So just go on about my merry way and if someone corrects me respect their choices ?

[–] fubo@lemmy.world 92 points 2 years ago* (last edited 2 years ago) (2 children)

Yeah. Like if you thought someone's name was Joe but it was actually Jeff and they tell you that, it's not a big deal. Just one of those things that sometimes happens if you're meeting new people.

[–] OwenEverbinde@lemmy.myserv.one 24 points 2 years ago* (last edited 2 years ago) (1 children)

Oh no, if I think someone's name is Joe and it turns out being Jeff, I feel atrocious.

[–] fubo@lemmy.world 14 points 2 years ago

Sure, but you probably have the sense to focus that into remembering their name correctly next time. You wouldn't go telling them that Jeff is a molester name because Epstein and that therefore they should pretend to be named Joe.

[–] LillyPip@lemmy.ca 2 points 2 years ago

Exactly this. It’s just a minor social correction. Like if you meet Pamela and a few sentences later you call her Pam. She corrects you to ‘Pamela’ because she doesn’t like the nickname. No big deal, you call her Pamela and move on. It’s like that.

[–] Nonameuser678@aussie.zone 56 points 2 years ago

From what I've seen gender diverse people generally seem to understand the difference between someone's who's just made a mistake and someone who refuses to use the correct pronoun despite being corrected numerous times.

[–] luxyr42@lemmy.dormedas.com 27 points 2 years ago (1 children)
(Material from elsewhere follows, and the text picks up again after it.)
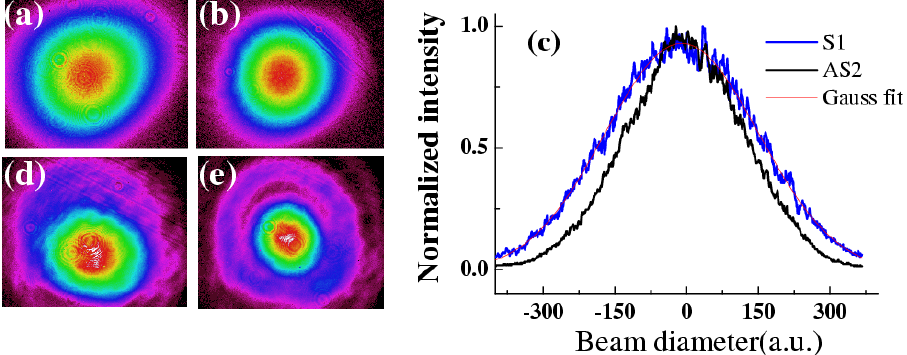
Figure 15. The two-dimensional spatial modes of (a) S1 and (b) AS3. (c) The one-dimensional spatial profiles of S1 and AS3, together with a Gaussian fit to S1. The two-dimensional spatial mode of beam2 (d) when beam1 was blocked and (e) when the input power of beam1 was 20 mW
That last bit is the important thing. If someone tells you pronouns, use them. If someone tells you they prefer "they/them" and you keep using he or she on purpose, you are disrespecting them.

We all make mistakes sometimes and most people I've met who use alternative pronouns that may conflict with their socially expected appearance don't mind correcting someone a few times or will brush it off a few times, but more than that, especially if you see and interact with this person regularly, you become an asshole.
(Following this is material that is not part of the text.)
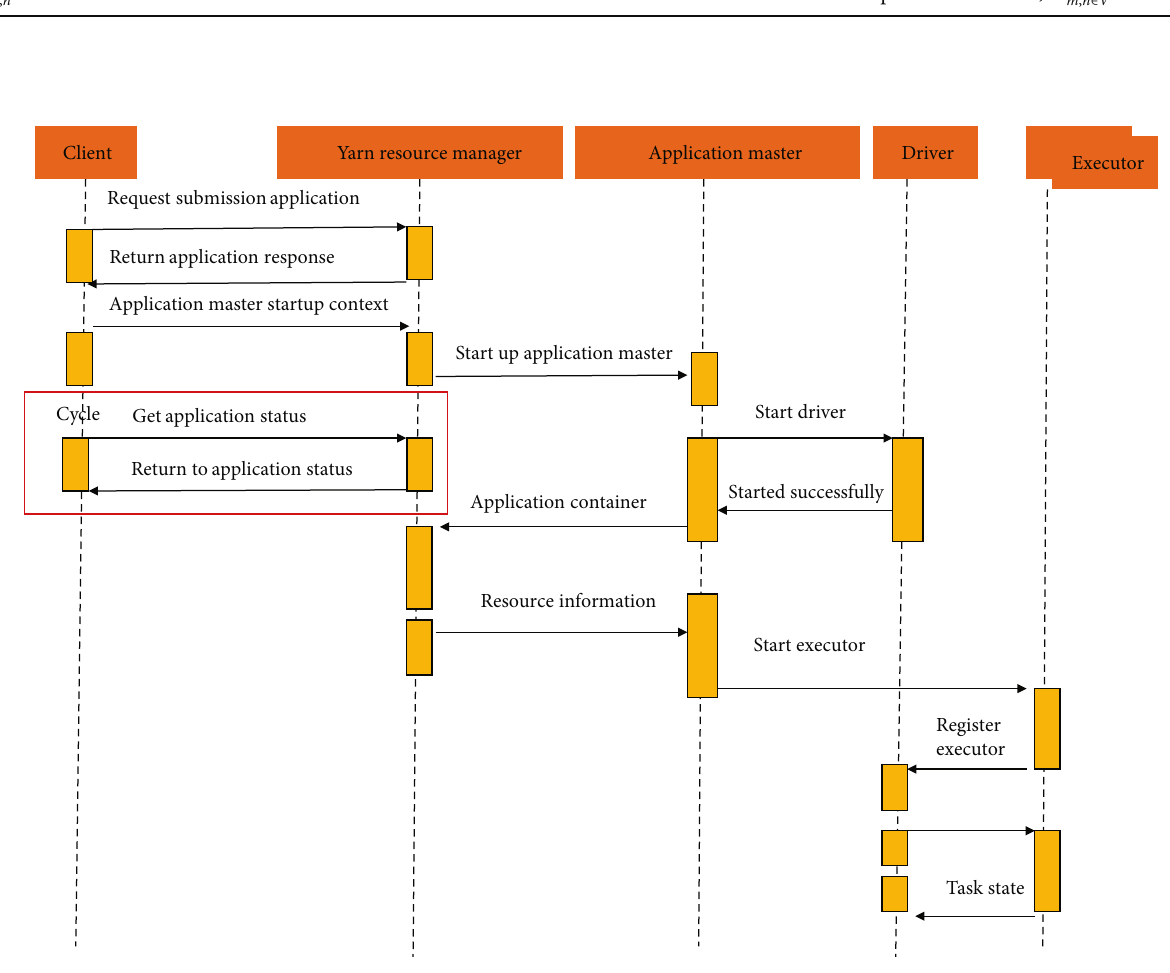
Figure 3: Spark task scheduling sequence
[–] Transcendant@lemmy.world 12 points 2 years ago (1 children)

I try really hard to be respectful of someones pronoun choice but I will readily admit I find 'they/them' requires quite active concentration and thought not to refer to someone as she / he.

[–] CookieOfFortune@lemmy.world 9 points 2 years ago

Writing interview notes have actually helped a lot for me to use they/them since we have to be gender neutral in our notes. Now it's not so hard to switch into using it when needed.

[–] Sneptaur@pawb.social 20 points 2 years ago

Yep exactly! I’m trans and can confirm it’s not a huge deal. It’s actually usually fine to assume someone’s gender.

[–] gibmiser@lemmy.world 12 points 2 years ago

I think the people who end up getting upset are the ones who are isolated from the LGBT community in real life.